“Stop a sec, hon,” I say.
We stop and look up. The clouds are deceptively still; as we walk back to our house later I will notice how quickly they are in fact moving. A long, large cloud will move over us in a matter of seconds, drowning out the brilliant light surrounding us, then just as quickly move away.
In the distance are the hills of the Sutton Range, the snow clearly visible through the trees. But the stillness in the air is tangible, in one of those great instants that defines a truly memorable moment.
I notice farm machinery sitting among the snow drifts; I turn to look at the low hills on the near side of the road where we used to see the small herd of cattle grazing in the summer. All around is tranquility and calm. A warm wind blows in my face as I take off my winter coat. Sometimes a breeze will come and the air will change too, reflecting the coolness of melting snow.

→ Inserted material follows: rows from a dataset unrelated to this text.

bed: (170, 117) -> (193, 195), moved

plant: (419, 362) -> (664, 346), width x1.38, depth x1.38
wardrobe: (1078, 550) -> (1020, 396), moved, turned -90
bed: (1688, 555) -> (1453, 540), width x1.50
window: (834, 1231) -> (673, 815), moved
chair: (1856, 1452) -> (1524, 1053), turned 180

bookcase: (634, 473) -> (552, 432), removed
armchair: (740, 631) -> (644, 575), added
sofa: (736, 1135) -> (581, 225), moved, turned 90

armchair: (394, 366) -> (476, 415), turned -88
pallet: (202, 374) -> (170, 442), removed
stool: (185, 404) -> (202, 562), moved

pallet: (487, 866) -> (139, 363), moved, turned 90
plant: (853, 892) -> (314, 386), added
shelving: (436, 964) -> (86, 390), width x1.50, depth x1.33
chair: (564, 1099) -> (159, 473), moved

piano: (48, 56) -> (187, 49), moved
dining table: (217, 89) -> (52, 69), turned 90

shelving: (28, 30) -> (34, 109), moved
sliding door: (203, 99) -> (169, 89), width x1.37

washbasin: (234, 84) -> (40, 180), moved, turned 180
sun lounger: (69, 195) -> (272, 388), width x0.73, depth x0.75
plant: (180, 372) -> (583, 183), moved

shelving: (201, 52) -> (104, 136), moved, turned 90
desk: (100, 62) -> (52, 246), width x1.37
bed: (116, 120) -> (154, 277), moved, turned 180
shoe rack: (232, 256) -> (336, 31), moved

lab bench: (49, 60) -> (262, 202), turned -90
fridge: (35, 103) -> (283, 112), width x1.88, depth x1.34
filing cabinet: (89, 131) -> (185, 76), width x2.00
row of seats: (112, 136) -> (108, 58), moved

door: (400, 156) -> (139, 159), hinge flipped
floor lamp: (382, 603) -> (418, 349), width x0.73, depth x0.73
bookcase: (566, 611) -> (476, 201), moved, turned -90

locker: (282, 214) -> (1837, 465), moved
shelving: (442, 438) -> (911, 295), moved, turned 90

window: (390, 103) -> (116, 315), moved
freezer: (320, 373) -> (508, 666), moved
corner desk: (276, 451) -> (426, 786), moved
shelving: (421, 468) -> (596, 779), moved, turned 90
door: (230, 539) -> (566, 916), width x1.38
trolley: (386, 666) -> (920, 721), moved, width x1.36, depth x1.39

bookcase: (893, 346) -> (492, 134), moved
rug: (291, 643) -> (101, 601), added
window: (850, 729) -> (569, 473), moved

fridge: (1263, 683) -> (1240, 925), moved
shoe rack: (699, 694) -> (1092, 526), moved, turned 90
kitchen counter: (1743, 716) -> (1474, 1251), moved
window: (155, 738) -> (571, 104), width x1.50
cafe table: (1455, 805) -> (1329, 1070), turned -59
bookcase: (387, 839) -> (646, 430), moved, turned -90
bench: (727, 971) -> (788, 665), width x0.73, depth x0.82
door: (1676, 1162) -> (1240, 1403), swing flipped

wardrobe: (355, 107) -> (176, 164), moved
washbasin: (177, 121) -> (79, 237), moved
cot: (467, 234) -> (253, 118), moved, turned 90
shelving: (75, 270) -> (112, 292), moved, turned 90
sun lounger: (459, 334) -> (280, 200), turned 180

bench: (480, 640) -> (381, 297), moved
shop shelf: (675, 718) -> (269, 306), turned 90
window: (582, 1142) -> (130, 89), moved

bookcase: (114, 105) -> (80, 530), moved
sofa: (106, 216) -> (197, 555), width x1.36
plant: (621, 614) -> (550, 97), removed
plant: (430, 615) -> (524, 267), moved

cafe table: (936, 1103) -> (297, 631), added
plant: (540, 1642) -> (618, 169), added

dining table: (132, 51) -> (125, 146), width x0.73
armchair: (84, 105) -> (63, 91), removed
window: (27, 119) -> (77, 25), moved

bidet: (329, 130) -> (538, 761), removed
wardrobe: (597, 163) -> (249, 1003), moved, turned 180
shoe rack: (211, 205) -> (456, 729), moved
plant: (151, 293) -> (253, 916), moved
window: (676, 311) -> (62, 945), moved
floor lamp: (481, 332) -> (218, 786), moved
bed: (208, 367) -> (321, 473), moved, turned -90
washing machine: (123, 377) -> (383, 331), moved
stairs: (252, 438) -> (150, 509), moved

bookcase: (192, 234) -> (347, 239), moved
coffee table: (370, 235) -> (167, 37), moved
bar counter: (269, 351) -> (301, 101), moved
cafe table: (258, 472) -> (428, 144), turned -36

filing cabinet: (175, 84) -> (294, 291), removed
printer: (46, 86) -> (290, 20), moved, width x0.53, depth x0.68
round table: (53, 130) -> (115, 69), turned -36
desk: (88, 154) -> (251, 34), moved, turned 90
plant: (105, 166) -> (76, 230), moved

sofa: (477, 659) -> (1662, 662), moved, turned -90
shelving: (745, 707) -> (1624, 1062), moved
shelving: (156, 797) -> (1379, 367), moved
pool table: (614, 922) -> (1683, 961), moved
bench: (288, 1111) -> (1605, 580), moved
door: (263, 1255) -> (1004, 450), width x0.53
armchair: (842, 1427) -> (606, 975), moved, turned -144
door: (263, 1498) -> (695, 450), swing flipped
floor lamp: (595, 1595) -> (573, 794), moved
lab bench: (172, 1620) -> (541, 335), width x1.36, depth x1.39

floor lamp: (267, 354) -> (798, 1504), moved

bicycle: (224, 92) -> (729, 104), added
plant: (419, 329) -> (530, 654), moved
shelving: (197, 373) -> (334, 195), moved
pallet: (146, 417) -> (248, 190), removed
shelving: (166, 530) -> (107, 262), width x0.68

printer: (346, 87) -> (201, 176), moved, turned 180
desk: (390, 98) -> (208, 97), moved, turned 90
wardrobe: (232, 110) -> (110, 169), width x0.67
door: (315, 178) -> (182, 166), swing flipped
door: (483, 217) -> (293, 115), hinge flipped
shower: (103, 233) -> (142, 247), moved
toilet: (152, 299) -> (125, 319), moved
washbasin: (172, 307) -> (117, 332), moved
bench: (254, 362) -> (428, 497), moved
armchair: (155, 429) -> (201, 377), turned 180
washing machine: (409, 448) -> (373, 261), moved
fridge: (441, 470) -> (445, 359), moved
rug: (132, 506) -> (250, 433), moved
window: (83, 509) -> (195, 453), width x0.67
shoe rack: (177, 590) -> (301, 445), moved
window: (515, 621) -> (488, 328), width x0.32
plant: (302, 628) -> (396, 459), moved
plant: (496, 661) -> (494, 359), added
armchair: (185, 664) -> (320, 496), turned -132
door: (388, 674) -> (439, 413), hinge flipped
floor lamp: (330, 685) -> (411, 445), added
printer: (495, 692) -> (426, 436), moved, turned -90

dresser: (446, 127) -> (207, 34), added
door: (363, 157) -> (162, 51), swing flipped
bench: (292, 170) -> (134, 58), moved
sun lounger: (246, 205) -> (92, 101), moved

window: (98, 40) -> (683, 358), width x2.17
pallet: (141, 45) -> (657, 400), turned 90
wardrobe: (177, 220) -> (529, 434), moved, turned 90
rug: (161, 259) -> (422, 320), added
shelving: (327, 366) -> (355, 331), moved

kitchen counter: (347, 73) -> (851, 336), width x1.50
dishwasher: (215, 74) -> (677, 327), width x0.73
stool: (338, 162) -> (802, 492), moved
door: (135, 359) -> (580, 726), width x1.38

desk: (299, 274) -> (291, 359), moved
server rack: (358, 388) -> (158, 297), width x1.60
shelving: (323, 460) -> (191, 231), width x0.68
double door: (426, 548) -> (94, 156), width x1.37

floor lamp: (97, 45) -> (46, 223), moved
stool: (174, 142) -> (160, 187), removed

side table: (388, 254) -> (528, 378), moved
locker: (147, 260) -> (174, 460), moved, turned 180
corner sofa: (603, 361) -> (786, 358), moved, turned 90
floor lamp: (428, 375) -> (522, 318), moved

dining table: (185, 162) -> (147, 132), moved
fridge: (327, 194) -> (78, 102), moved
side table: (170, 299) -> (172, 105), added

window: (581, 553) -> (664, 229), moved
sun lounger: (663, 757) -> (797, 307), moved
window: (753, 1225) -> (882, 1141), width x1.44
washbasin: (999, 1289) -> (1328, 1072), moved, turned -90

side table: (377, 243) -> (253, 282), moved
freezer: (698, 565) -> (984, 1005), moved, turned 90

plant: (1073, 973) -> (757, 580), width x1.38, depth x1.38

Even the two dogs at the farm look at us steadily, not moving a muscle; I’d like to think that they, too, have been affected by the serenity on rue Burnett.
The CBC’s weatherman, Frank Cavallaro, had mentioned in last night’s weather report that records might be broken today, and when I get home the app on my IPad says that it’s 12 degrees Celsius outside, not bad for February 23rd.
Winter doesn’t just go away in the country as it does in the city. Here the snow is dimpled; it hollows out from the inside. As we approach our house, the rivulets in the road become more pronounced; I have been telling everyone that in our little ‘nook by the brook’ we get more snow than anyone around. The drifts on the lawns of the houses are higher; around our house they seem quite high, due to all the snow blowing I have done this winter. The brook by our house is louder now as well; the snow no longer covers the rushing water muffling out sound; soon the roar of water from all the melting snows in the hills above us by the American border will fill our house.
But now the din, though increasing, doesn’t dominate. There are lovely sculpted snowdrifts by the bank and you can see the rushing water bubbling through them. “This water ends up in the Atlantic Ocean,” I tell Naomi, explaining how Lake Champlain into which the Mississquoi River flows (our brook feeds this river) has its outlet in the Richelieu River which flows into the Saint Lawrence River and eventually the ocean far away. This thought is rather awesome. “We’re all connected,” Naomi says upon reflection.
It is a good day to feel connected. It is a perfect moment, really; the saints say that every moment in the eternal present is perfect. For us less-than-enlightened ordinary folk we’ll take strolls like this any time down a country road, in the thaw, in late February.